Travel to New Zealand through Books!

Published: February 4, 2021.
Written by: Stephanie - Destination Specialist, Toronto

Travel to New Zealand through Books!

MC56 Meeting House Waitangi Northland Destination Northland - Travel to New Zealand through Books!

With Waitangi Day coming up, a public holiday in New Zealand marking the signing of the Treaty of Waitangi on 6 February 1840, (also known as the nation’s founding document), we thought we’d put together some novels you can add to your reading list that are set in this breathtaking, ever-scenic country.


1. Nobody is Ever Missing (by: Catherine Lacey, 2014)


Elyria abruptly books herself a one-way flight to New Zealand from Manhattan without telling her family members, including her own husband. While her life was stable, it was unfulfilling for her.  And venturing out into the unknown, her surreal encounters with the people and wildlife of New Zealand – while battling her own emotional demons that followed her – Elyria grapples with her own sense of self while also discovering new passions and interests.


2. How to Be a Family: The Year I Dragged My Kids Around the World to Find a New Way to Be Together (by: Dan Kois, 2019)


This hilarious but heartwarming memoir is about a frustrated father, Dan, who after juggling a busy career with scheduling his two pre-teen children’s busy schedules including their screentime, decides to bring his family to live abroad over the course of a year in New Zealand, the Netherlands, Costa Rica in search of new ways to connect together.  This story also includes interviews with various neighbors, public officials, and scholars in the destinations he temporarily lives in.


3. Come on Shore and We Will Kill and Eat You All: A New Zealand Story (by: Christina Thompson, 2009)


This memoir tells the story of a romance between a Maori man and an American woman, while also uncovering the collision between Westerners and the Maoris of New Zealand that go back centuries through the history of Europeans in the South Pacific. And despite the couple’s individual differences, they both share a similar sense of adventure and desire to separate from the customs of their families, which builds the solid foundation for a long-lasting love story.


4. Blood Men (by: Paul Cleave, 2013)


Edward would very much like to distance himself from his serial-killer father, who for over 20 years has been incarcerated in one of New Zealand’s biggest prisons.  Edward should not have to continue to worry about his father since he has it all—a beautiful wife and daughter and a great career in Christchurch, New Zealand.  Yet when violence strikes again in his world, Edward is taken right back to his frightening childhood memories.

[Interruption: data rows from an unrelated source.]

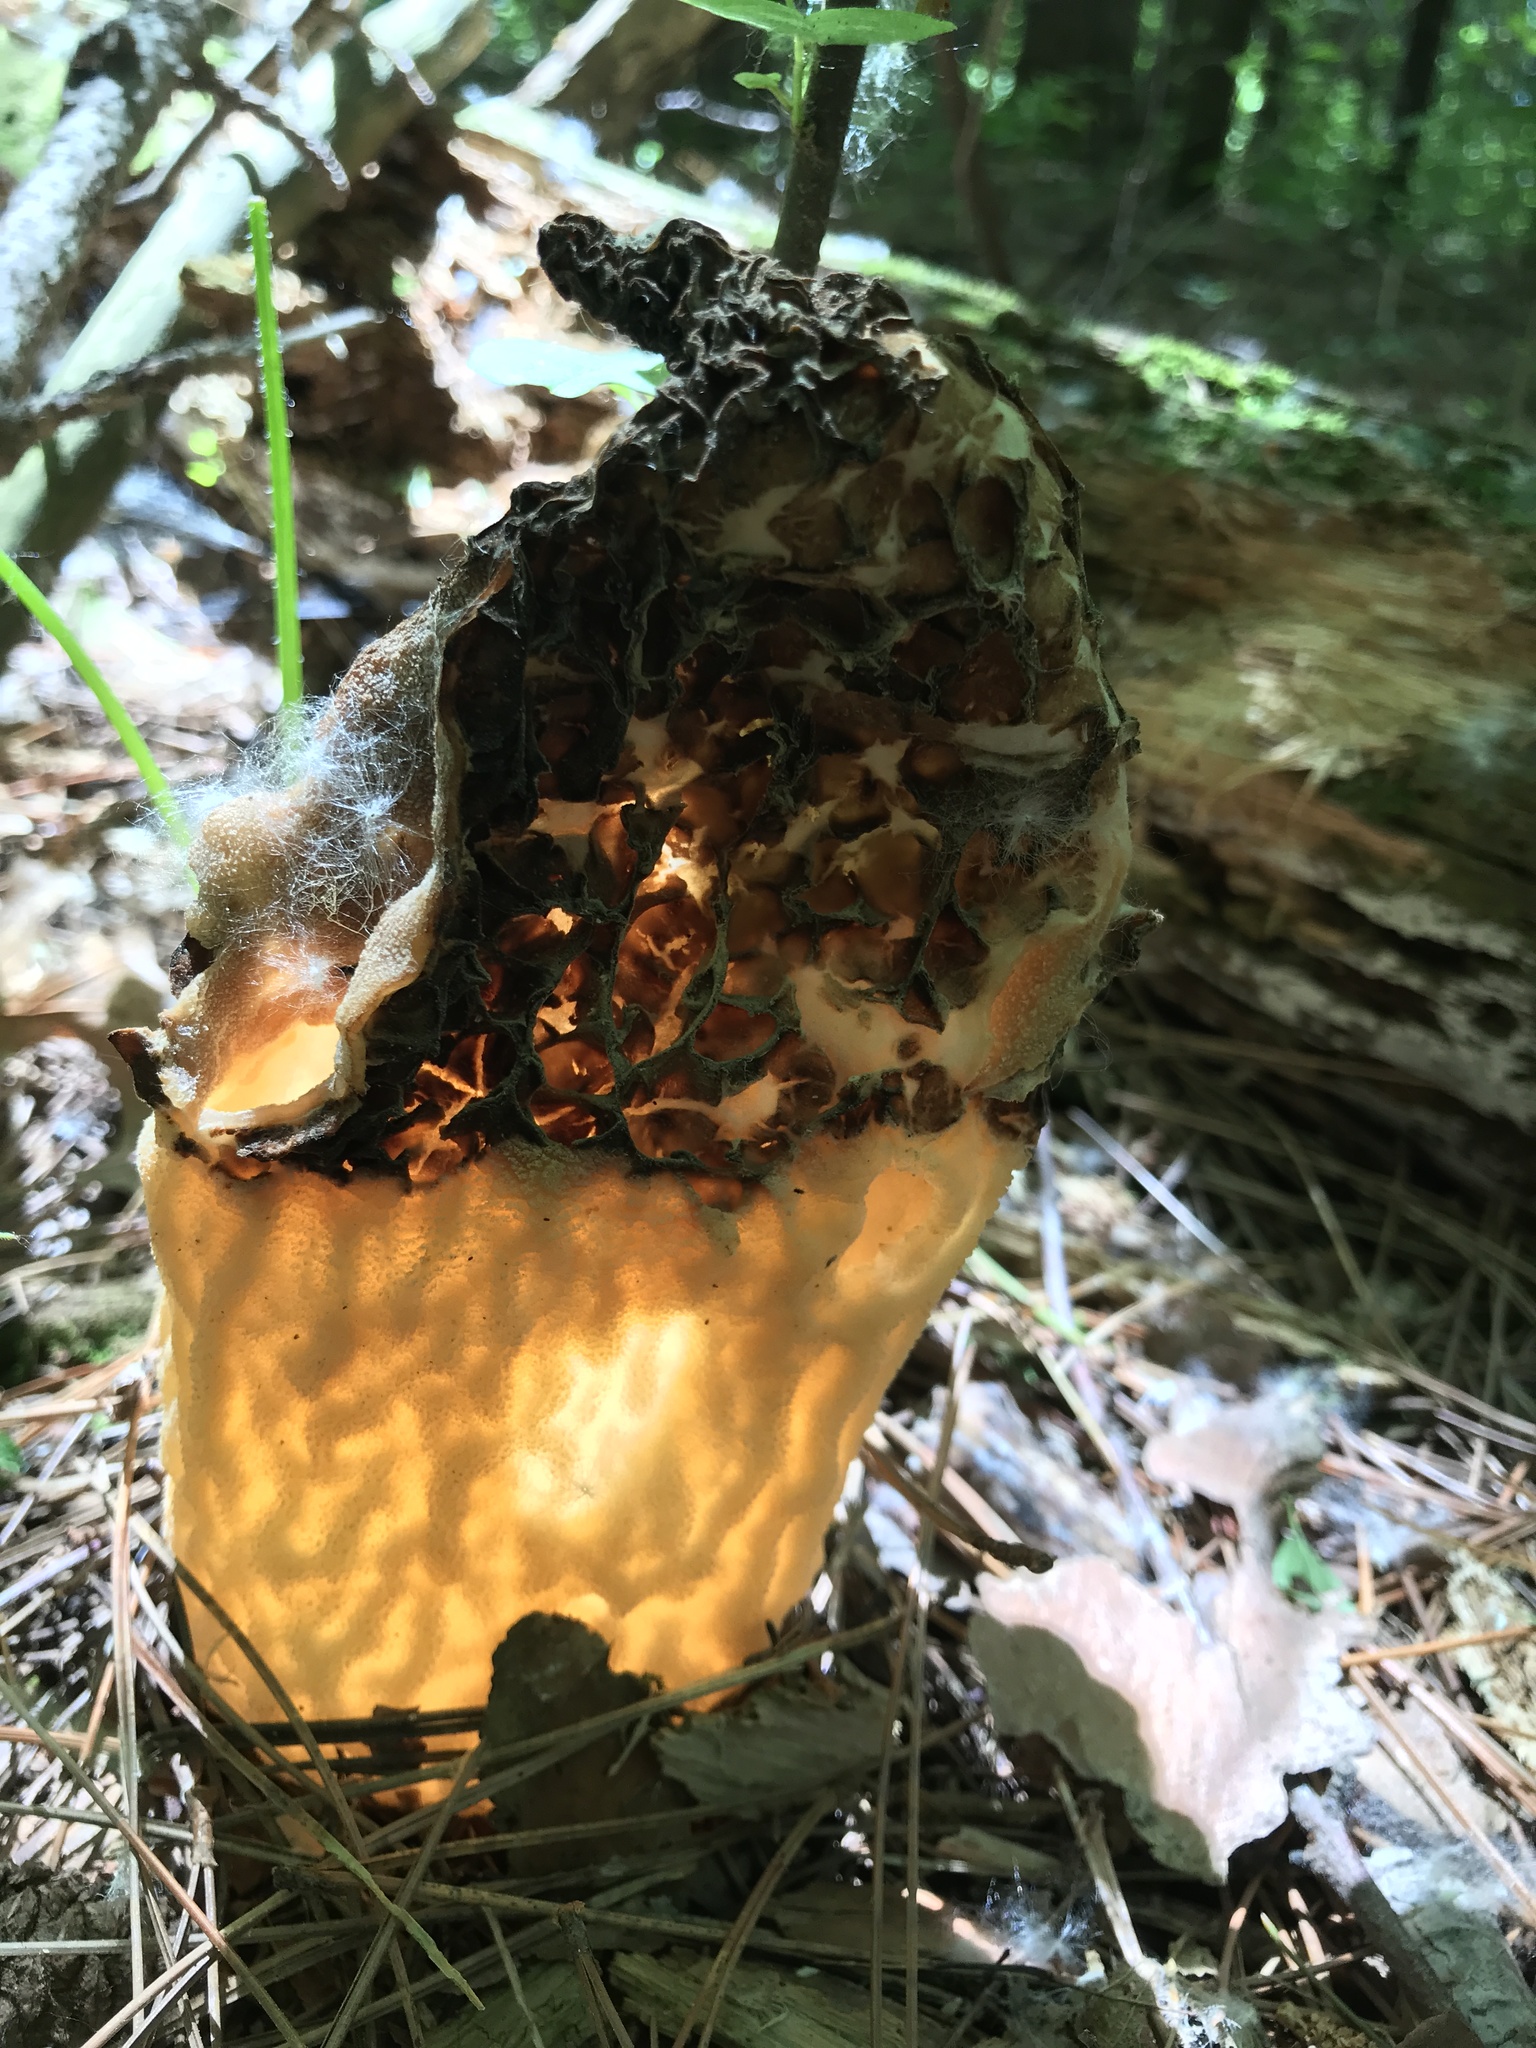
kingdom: Fungi
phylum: Ascomycota
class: Pezizomycetes
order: Pezizales
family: Morchellaceae
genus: Morchella
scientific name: Morchella angusticeps
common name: Black morel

5. Potiki (by: Patricia Grace, 1995)


When a land developer wants to buy the property belonging to a Maori community of New Zealand to construct a variety of new buildings, the community fights to push back on this development citing their home, work life and generational stories about their ancestry tied to the land.  Told from various points of view, this story provocatively uncovers the cultural differences that exist in New Zealand.